**DIRECTIONS FOR THIS TASK:**
Return the stretch of entries below, from the line containing "pose: elev=319.2 azim=165.9" through the end of the entries, reproducing each line verbatim. Leave the pictures out.

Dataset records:
━━━━━━

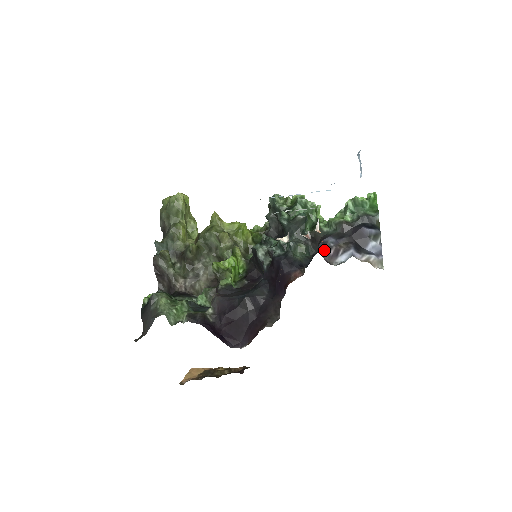
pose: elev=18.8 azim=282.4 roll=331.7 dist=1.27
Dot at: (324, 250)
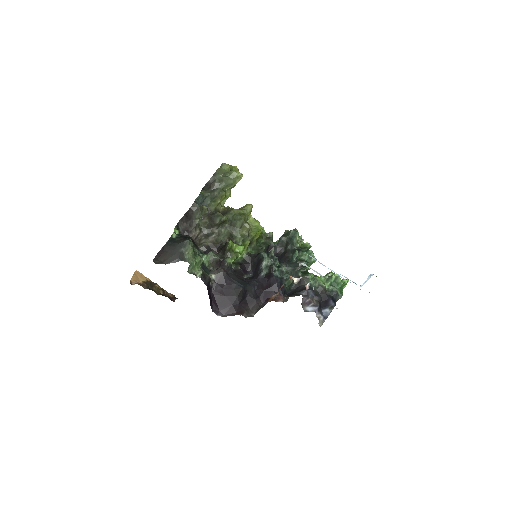
Dot at: (304, 297)
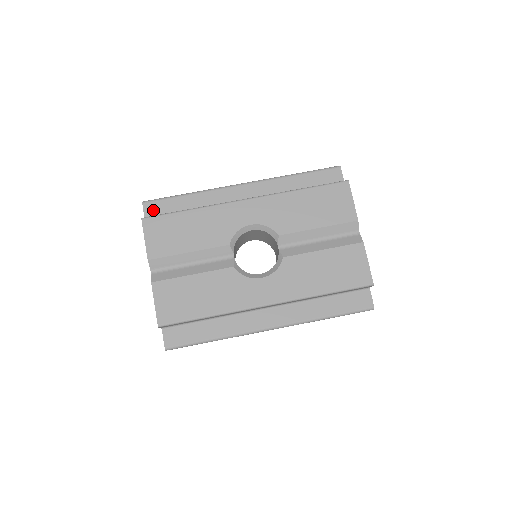
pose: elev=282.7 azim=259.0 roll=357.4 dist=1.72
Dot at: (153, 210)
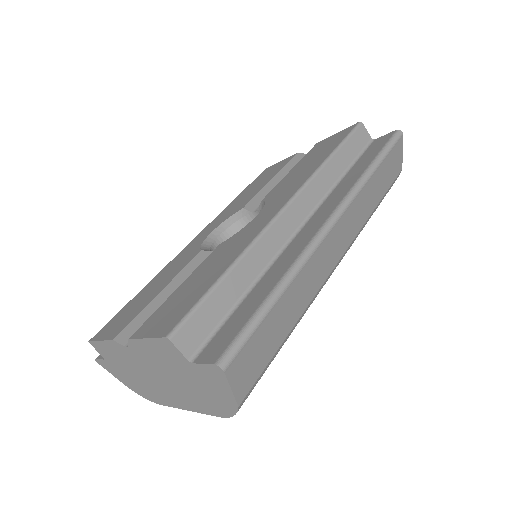
Dot at: occluded
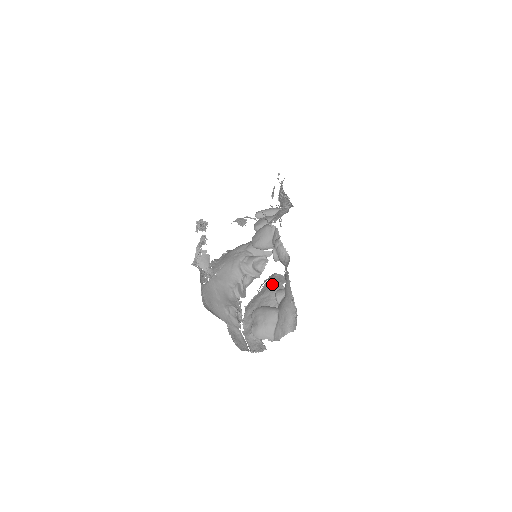
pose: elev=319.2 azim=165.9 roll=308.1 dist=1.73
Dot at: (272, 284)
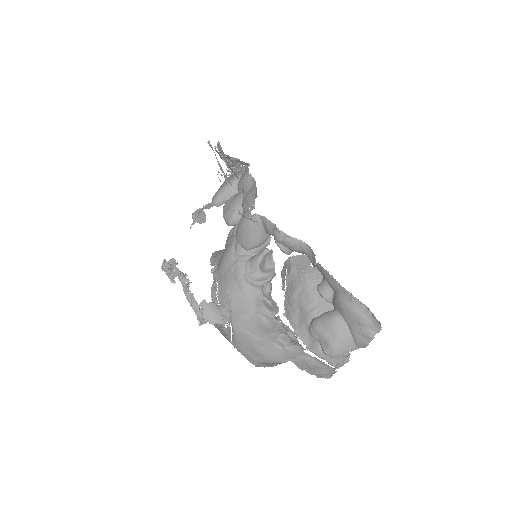
Dot at: (294, 271)
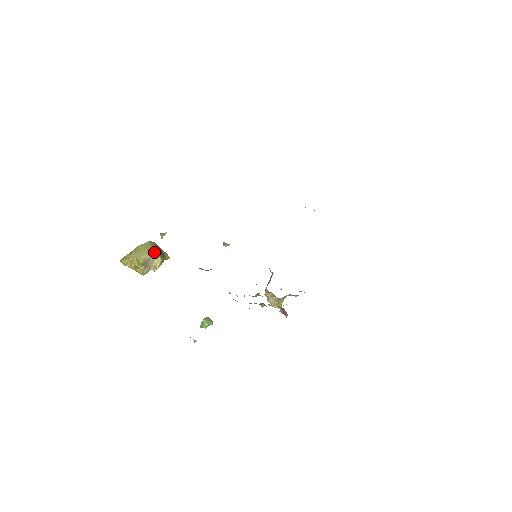
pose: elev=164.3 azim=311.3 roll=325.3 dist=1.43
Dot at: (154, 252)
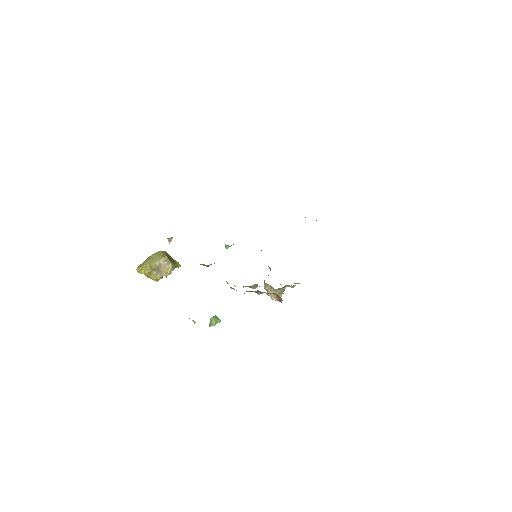
Dot at: (165, 258)
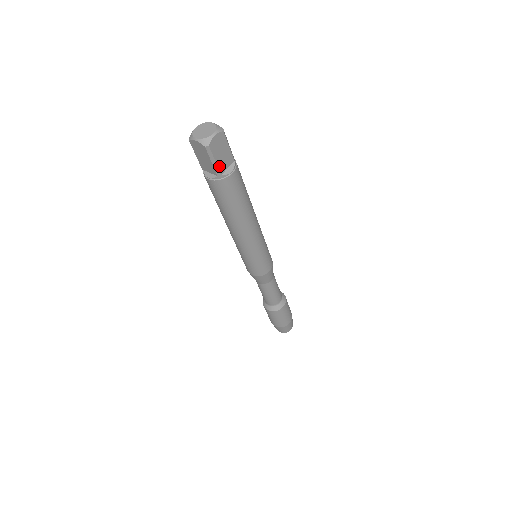
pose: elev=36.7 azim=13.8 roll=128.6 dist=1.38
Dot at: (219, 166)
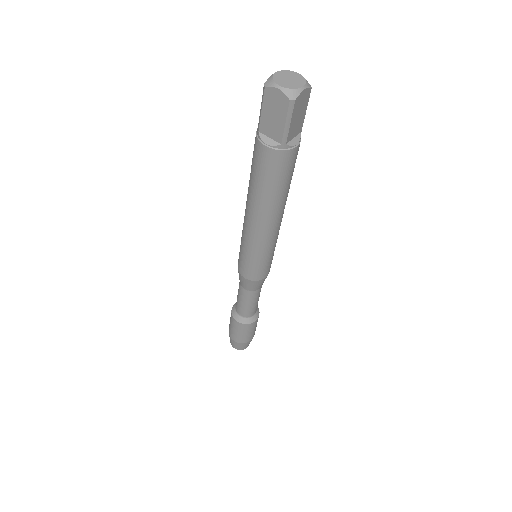
Dot at: (289, 132)
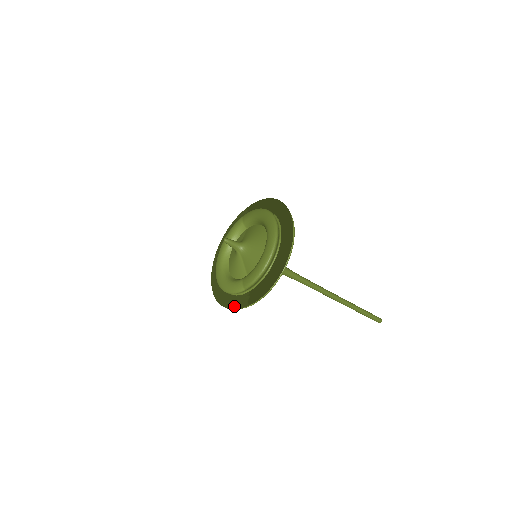
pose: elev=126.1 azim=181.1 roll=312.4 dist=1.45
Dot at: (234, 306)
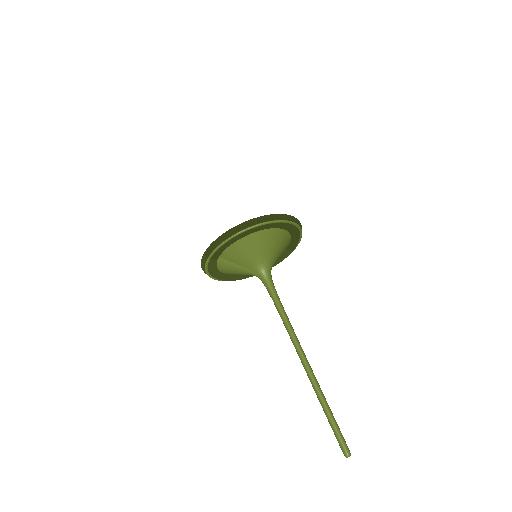
Dot at: occluded
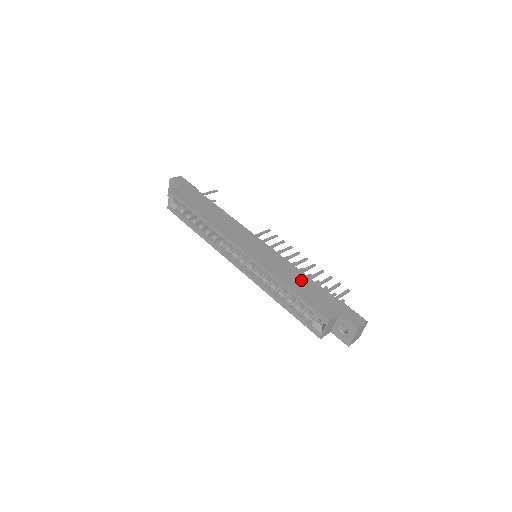
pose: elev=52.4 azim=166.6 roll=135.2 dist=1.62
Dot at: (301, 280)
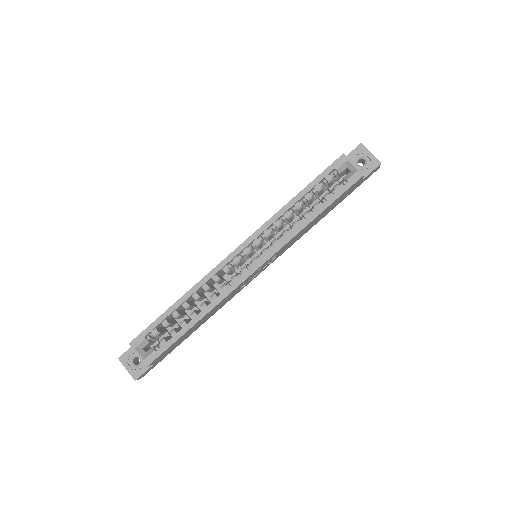
Dot at: occluded
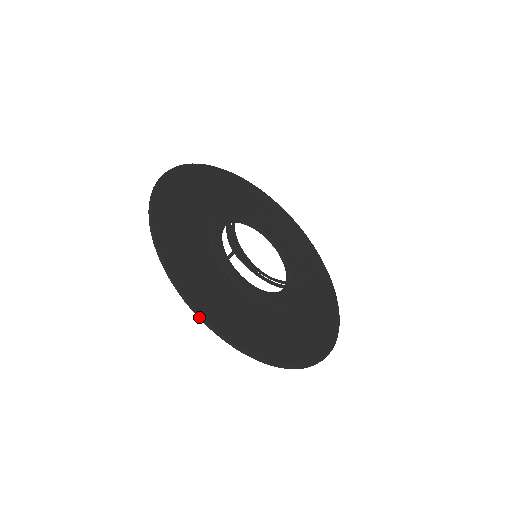
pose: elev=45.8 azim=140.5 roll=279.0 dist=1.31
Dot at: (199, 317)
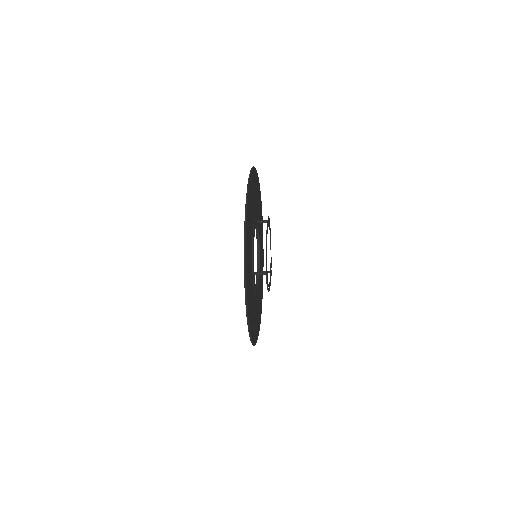
Dot at: (250, 335)
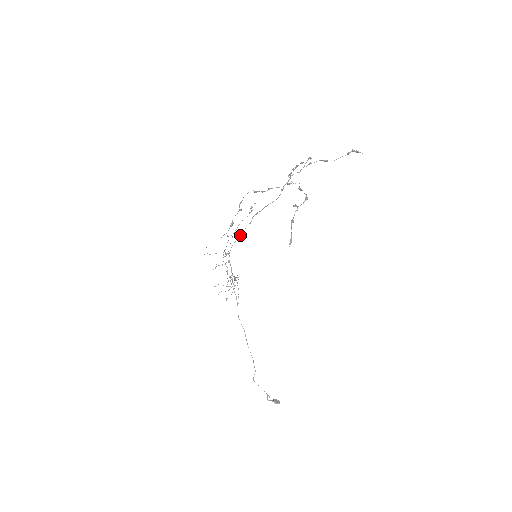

━━━━━━

**RESULT OF THIS TASK:**
pose: elev=319.2 azim=165.9 roll=308.1 dist=1.73
Dot at: (272, 284)
Dot at: (294, 271)
pose: elev=164.3 azim=311.3 roll=325.3 dist=1.43
Dot at: (154, 252)
Dot at: (165, 258)
pose: elev=36.7 azim=13.8 roll=128.6 dist=1.38
Dot at: (219, 166)
Dot at: (289, 132)
pose: elev=126.1 azim=181.1 roll=312.4 dist=1.45
Dot at: (234, 306)
Dot at: occluded
pose: elev=52.4 azim=166.6 roll=135.2 dist=1.62
Dot at: (301, 280)
Dot at: occluded
pose: elev=45.8 azim=140.5 roll=279.0 dist=1.31
Dot at: (199, 317)
Dot at: (250, 335)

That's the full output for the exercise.